- AUSGANGSTEXT -
====

Da sich der Großteil der Geschichte um die Familie Sternberg dreht, liegt das Hauptaugenmerk der Autorin vor allem auf der noch lebenden Maja Sternberg, sodass es schwer ist, weitere Hauptcharaktere auszumachen. Es tauchen zwar Nebencharaktere auf, die viel zur Handlung beitragen, sich jedoch meist im Hintergrund aufhalten.

**Maja Sternberg:**

Gemeinsam mit ihrem Ehemann, dem Restaurateur und Kunstliebhaber Wolf lebt die blonde Maja in einem kleinen Häuschen am Bodensee. Auf Wunsch ihrer Mutter Lily Sternberg hatte sie vor einigen Jahren ein Studium zur Konferenzdolmetscherin begonnen. Denn immer schon wollte Lili, dass Maja eines Tages in ihre Fußstapfen als erfolgreiche Dolmetscherin tritt, der die Ehre erwiesen wird, selbst Versammlungen auf höchster politischer Ebene verfolgen zu dürfen. Doch Maja konnte sich mit diesem Studiengang nicht identifizieren, obwohl sie stets Bestnoten erzielte. Sie wechselte deshalb zu Innenarchitektur, was Lili ihrer Tochter niemals verzeihen konnte. Maja flüchtete sich aus diesem Grund immer öfter zu ihrer Großmutter Charlotte, zu der sie stets einen sehr guten Draht hatte. Doch als diese starb, brach auch der letzte Kontakt zwischen Maja und ihrer Mutter ab. Seit vielen Jahren haben die beiden deshalb kein Wort mehr als nötig miteinander gewechselt und auch besucht hat Maja ihre derzeit in Österreich lebende Mutter schon seit langer Zeit nicht mehr.

====

- AUFGABEN -
**a)** Fasse den Text über Maja Sternberg in drei Sätzen zusammen.
**b)** Wandle die Zeilen der Einträge in eine JSON-Liste von Zeichenketten um, mit einer Zeichenkette pro Zeile und ohne Leerzeilen. Beginne bei der Zeile mit „left wrist: (566, 337, -18)“ und höre mit dem Ende der Einträge auf.

- AUSZÜGE AUS DATEN -
====

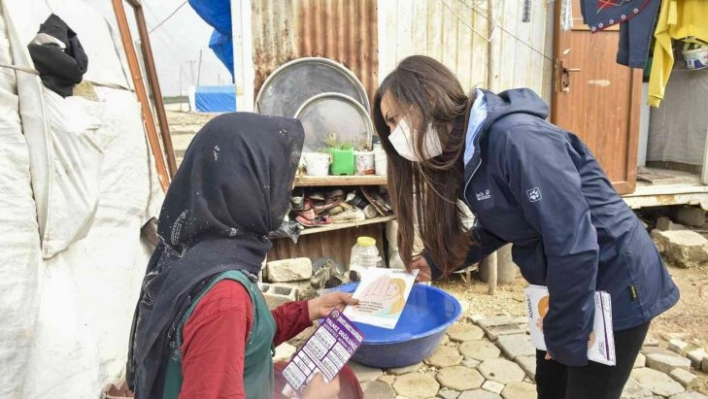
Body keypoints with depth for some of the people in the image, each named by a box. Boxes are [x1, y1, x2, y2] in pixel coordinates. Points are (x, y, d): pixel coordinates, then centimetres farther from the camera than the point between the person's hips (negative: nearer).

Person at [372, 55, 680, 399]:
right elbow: (493, 229, 12)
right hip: (566, 286, 8)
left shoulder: (516, 139, -29)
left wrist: (566, 337, -18)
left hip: (614, 283, -8)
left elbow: (574, 245, -29)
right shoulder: (467, 155, 0)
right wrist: (436, 262, 0)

====

- GELÖSTE AUFGABEN -
**a)** Im Mittelpunkt steht Maja Sternberg, die mit ihrem Ehemann Wolf in einem kleinen Häuschen am Bodensee lebt. Auf Wunsch ihrer Mutter begann sie ein Studium zur Konferenzdolmetscherin, wechselte aber trotz Bestnoten zu Innenarchitektur, was die Mutter ihr nie verzeihen konnte. Nach dem Tod ihrer Großmutter Charlotte, zu der Maja sich immer öfter geflüchtet hatte, brach auch der letzte Kontakt zur Mutter ab.

**b)**
[
  "left wrist: (566, 337, -18)",
  "left hip: (614, 283, -8)",
  "left elbow: (574, 245, -29)",
  "right shoulder: (467, 155, 0)",
  "right wrist: (436, 262, 0)"
]